C'est sans précédent pour une toute nouvelle administration américaine: dix jours après l'investiture de Donald Trump et trois jours après son décret anti-immigration, des diplomates américains "contestataires" s'insurgent contre ce texte qui soulève un tollé aux Etats-Unis et dans le monde.
En activant le "canal dissident", un moyen de communication interne au ministère américain des Affaires étrangères, des cadres du département d'Etat ont protesté officiellement contre l'ordonnance que le président des Etats-Unis a signée vendredi et qui suspend l'entrée de ressortissants étrangers musulmans et de réfugiés du monde entier.
Bien que le département d'Etat soit en théorie passé sous le pavillon de l'administration Trump, nombre de ses diplomates ont transmis "un message par le canal dissident à propos du décret intitulé +Protéger la nation contre l'entrée de terroristes étrangers aux Etats-Unis+", a confié Mark Toner, porte-parole intérimaire du ministère.

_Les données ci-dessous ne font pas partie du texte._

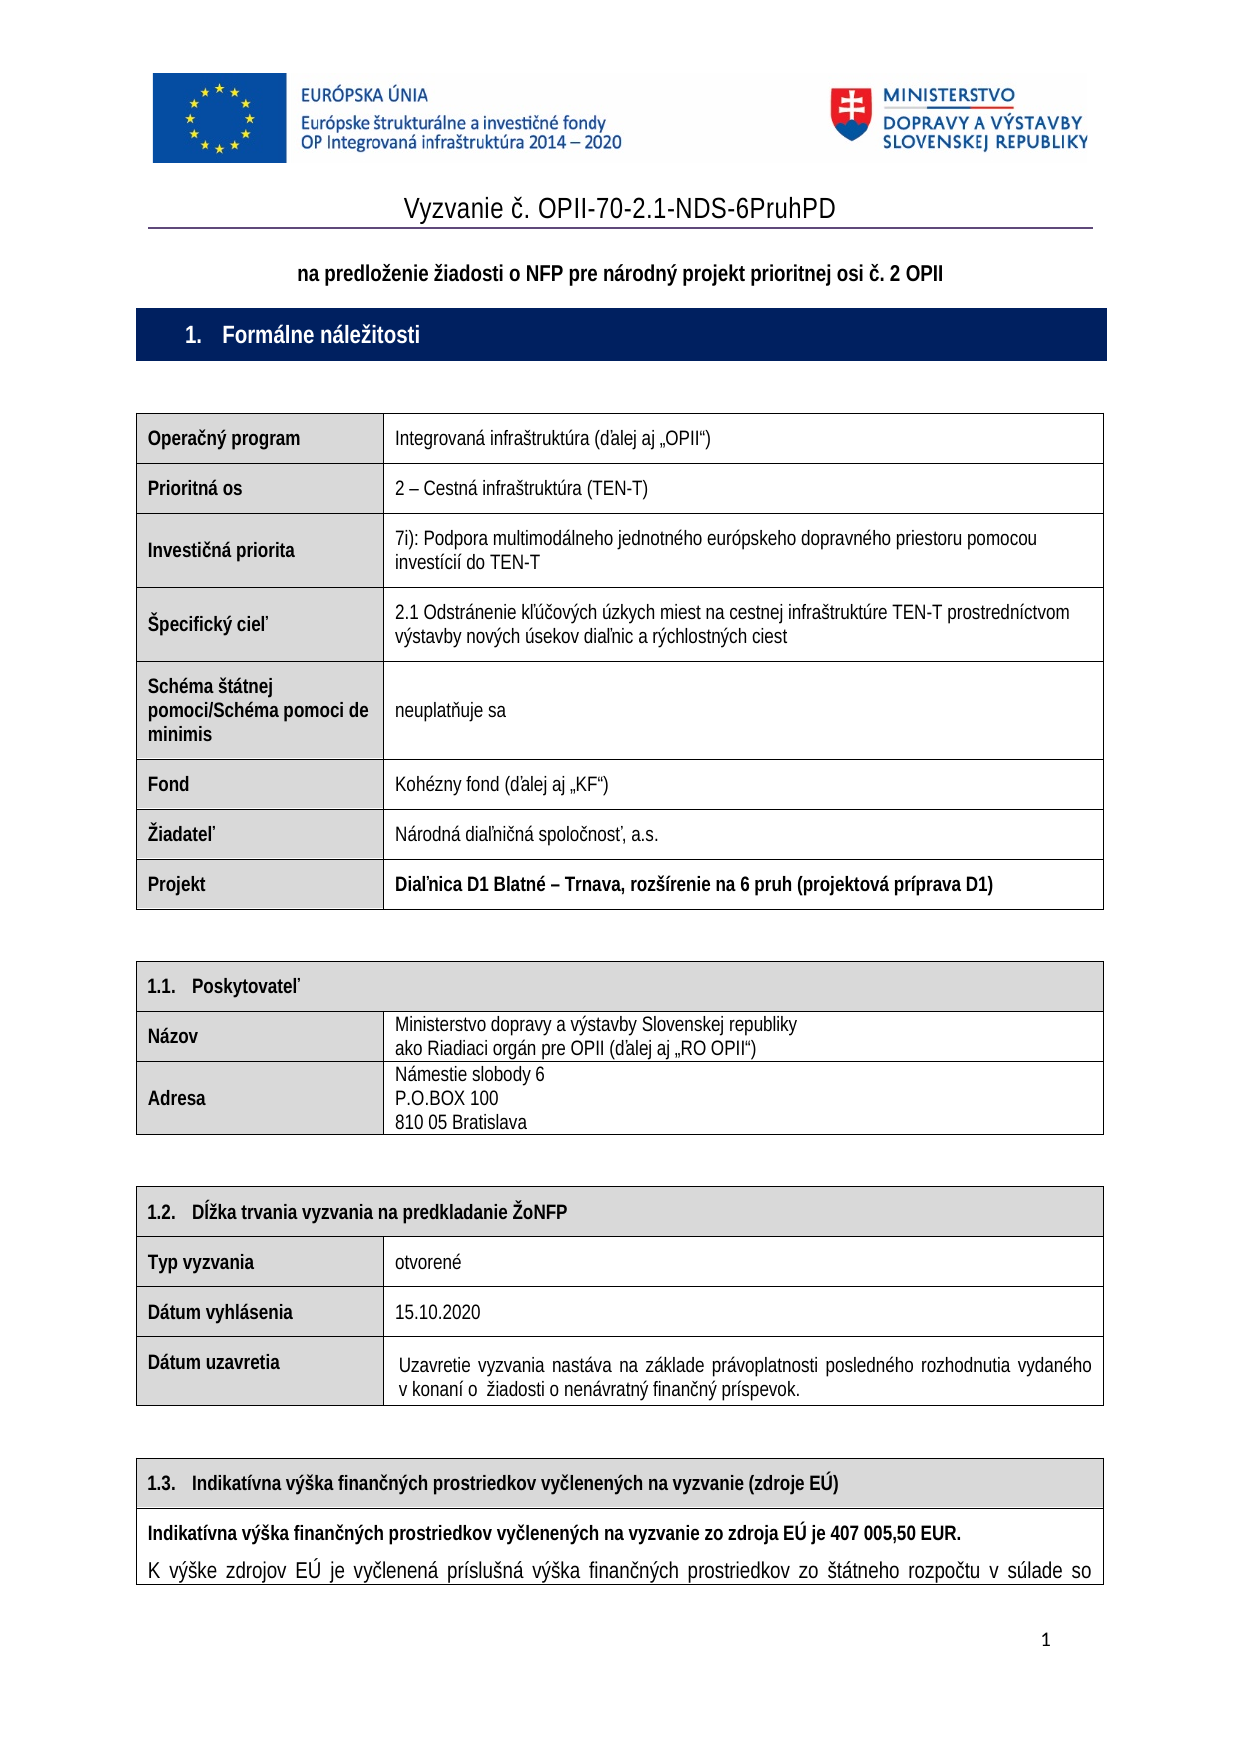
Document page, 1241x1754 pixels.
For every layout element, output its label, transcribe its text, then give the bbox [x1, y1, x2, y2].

table_cell Námestie slobody 6 P.O.BOX 100 810 05 Bratislava [384, 1062, 1103, 1134]
table_cell 15.10.2020 [384, 1287, 1103, 1336]
table_cell Indikatívna výška finančných prostriedkov vyčlenených na vyzvanie zo zdroja EÚ je 407 005,50 EUR. K výške zdrojov EÚ je vyčlenená príslušná výška finančných prostriedkov zo štátneho rozpočtu v súlade so Stratégiou financovania Európskych štrukturálnych a investičných fondov pre programové obdobie 2014 – 2020 (ďalej len „Stratégia financovania EŠIF“), ktorá je zverejnená na webovom sídle www.finance.gov.sk. Poskytovateľ je v súlade s § 17 ods. 7 zákona č. 292/2014 Z. z. o príspevku poskytovanom z európskych štrukturálnych a investičných fondov a o zmene a doplnení niektorých zákonov (ďalej len „zákon o príspevku z EŠIF“) oprávnený kedykoľvek v priebehu trvania vyzvania zmeniť indikatívnu výšku finančných prostriedkov vyčlenených na vyzvanie. Prípadná zmena indikatívnej výšky finančných prostriedkov vyčlenených na vyzvanie, vrátane zdôvodnenia tejto zmeny bude zverejnená na webovom sídle RO OPII. [137, 1509, 1103, 1584]
table_cell Dátum uzavretia [137, 1337, 383, 1405]
table_header Dĺžka trvania vyzvania na predkladanie ŽoNFP [137, 1187, 1103, 1236]
table_cell Adresa [137, 1062, 383, 1134]
table_header Formálne náležitosti [136, 308, 1107, 361]
table_header Poskytovateľ [137, 962, 1103, 1011]
picture [152, 73, 1088, 163]
table_cell 7i): Podpora multimodálneho jednotného európskeho dopravného priestoru pomocou investícií do TEN-T [384, 514, 1103, 587]
table_cell Národná diaľničná spoločnosť, a.s. [384, 810, 1103, 858]
table_cell Diaľnica D1 Blatné – Trnava, rozšírenie na 6 pruh (projektová príprava D1) [384, 860, 1103, 908]
table_cell Dátum vyhlásenia [137, 1287, 383, 1336]
title Vyzvanie č. OPII-70-2.1-NDS-6PruhPD [148, 192, 1093, 227]
table_cell otvorené [384, 1237, 1103, 1286]
table_cell 2 – Cestná infraštruktúra (TEN-T) [384, 464, 1103, 513]
table_cell 2.1 Odstránenie kľúčových úzkych miest na cestnej infraštruktúre TEN-T prostredníctvom výstavby nových úsekov diaľnic a rýchlostných ciest [384, 588, 1103, 661]
table_cell Kohézny fond (ďalej aj „KF“) [384, 760, 1103, 808]
table_cell Projekt [137, 860, 383, 908]
table_cell Investičná priorita [137, 514, 383, 587]
table_cell Ministerstvo dopravy a výstavby Slovenskej republiky ako Riadiaci orgán pre OPII (ďalej aj „RO OPII“) [384, 1012, 1103, 1061]
table_cell neuplatňuje sa [384, 662, 1103, 758]
table_header Integrovaná infraštruktúra (ďalej aj „OPII“) [384, 414, 1103, 463]
table_cell Prioritná os [137, 464, 383, 513]
text na predloženie žiadosti o NFP pre národný projekt prioritnej osi č. 2 OPII [148, 260, 1093, 287]
table_cell Uzavretie vyzvania nastáva na základe právoplatnosti posledného rozhodnutia vydaného v konaní o žiadosti o nenávratný finančný príspevok. [384, 1337, 1103, 1405]
table_header Operačný program [137, 414, 383, 463]
table_cell Fond [137, 760, 383, 808]
table_cell Názov [137, 1012, 383, 1061]
table_cell Typ vyzvania [137, 1237, 383, 1286]
table_header Indikatívna výška finančných prostriedkov vyčlenených na vyzvanie (zdroje EÚ) [137, 1459, 1103, 1507]
table_cell Špecifický cieľ [137, 588, 383, 661]
table_cell Žiadateľ [137, 810, 383, 858]
table_cell Schéma štátnej pomoci/Schéma pomoci de minimis [137, 662, 383, 758]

Mais la colère de ces diplomates dans un mémorandum "dissident" n'a pas plu à la Maison Blanche qui leur a aussitôt lancé un ultimatum: "Soit ils acceptent le programme, soit ils s'en vont", a tonné Sean Spicer, porte-parole de la présidence.
Au contraire, son homologue à la diplomatie américaine, Mark Toner, a défendu "un vecteur officiel de longue date permettant aux employés du département d'Etat d'exprimer des opinions et des perspectives alternatives sur les questions de politique" étrangère.
Il n'a rien dit du contenu du mémo "dissident", révélé par le blog spécialisé Lawfare, ni sur le nombre de diplomates qui le soutiennent ou qui l'ont signé. Lawfare parle de "centaines" de fonctionnaires prêts à parapher le texte.
Il dénonce le décret présidentiel qui suspend pour trois mois l'arrivée aux Etats-Unis de ressortissants de sept pays musulmans (Iran, Irak, Libye, Somalie, Soudan, Syrie, Yémen) et qui gèle pendant quatre mois le programme fédéral d'admission de réfugiés. Pour l'accueil de réfugiés syriens, l'arrêt du programme est définitif, jusqu'à nouvel ordre.
Les diplomates contestataires dénoncent "une politique qui ferme la porte à plus de 200 millions de voyageurs légitimes dans l'espoir d'empêcher une petite fraction d'utiliser le système des visas pour entrer aux Etats-Unis et s'en prendre aux Américains". Cela "ne répondra pas à l'objectif d'un pays plus en sécurité", estiment les "dissidents", trois jours seulement après que leur président Donald Trump a pris son décret déclenchant des condamnations aux Etats-Unis et à l'étranger.
Dans une Amérique qui s'est bâtie grâce à des vagues successives d'immigrations, les diplomates accusent même le décret Trump d'"aller à l'encontre des valeurs fondamentales américaines de non discrimination, de fair-play et d'accueil chaleureux des visiteurs étrangers et des migrants".
Ce "canal" de communication "contestataire" avait été créé au département d'Etat en 1971 durant la Guerre du Vietnam, afin de répondre à la pression de diplomates critiques de la politique étrangère américaine d'alors.
Il avait été rouvert pour la dernière fois en juin 2016 lorsqu'une cinquantaine de diplomates avaient réclamé que les Etats-Unis frappent militairement le régime syrien, une critique sévère contre leur président de l'époque, Barack Obama, lequel refusait toute intervention d'envergure en Syrie.
Mais une contestation officielle émanant du département d'Etat dix jours après l'investiture d'un nouveau président et avant même que son secrétaire d'Etat soit en fonction est du jamais vu.
Le porte-parole Mark Toner a vanté "un processus important auquel le secrétaire d'Etat intérimaire (Thomas Shannon) et le département d'Etat dans son ensemble attachent une grande valeur". Une manière pour les employés du ministère -- qui sont 70.000 toutes catégories confondues et répartis dans le premier réseau diplomatique et consulaire de la planète -- de pouvoir "exprimer auprès de leur hiérarchie leurs opinions avec franchise et de manière confidentielle", a-t-il insisté.
Nombre de diplomates de carrière qui occupaient des postes "politiques" sous le gouvernement Obama sont partis ces derniers jours.
Mais beaucoup d'entre eux restent intégrés aux Affaires étrangères et des cadres intermédiaires sont toujours à leurs postes. Parmi eux, le porte-parole Mark Toner servait sous l'ex-secrétaire d'Etat John Kerry et il assure l'intérim jusqu'à l'arrivée du chef de la diplomatie nommé par Donald Trump, mais non confirmé dans ses fonctions, l'ancien patron d'ExxonMobil Rex Tillerson.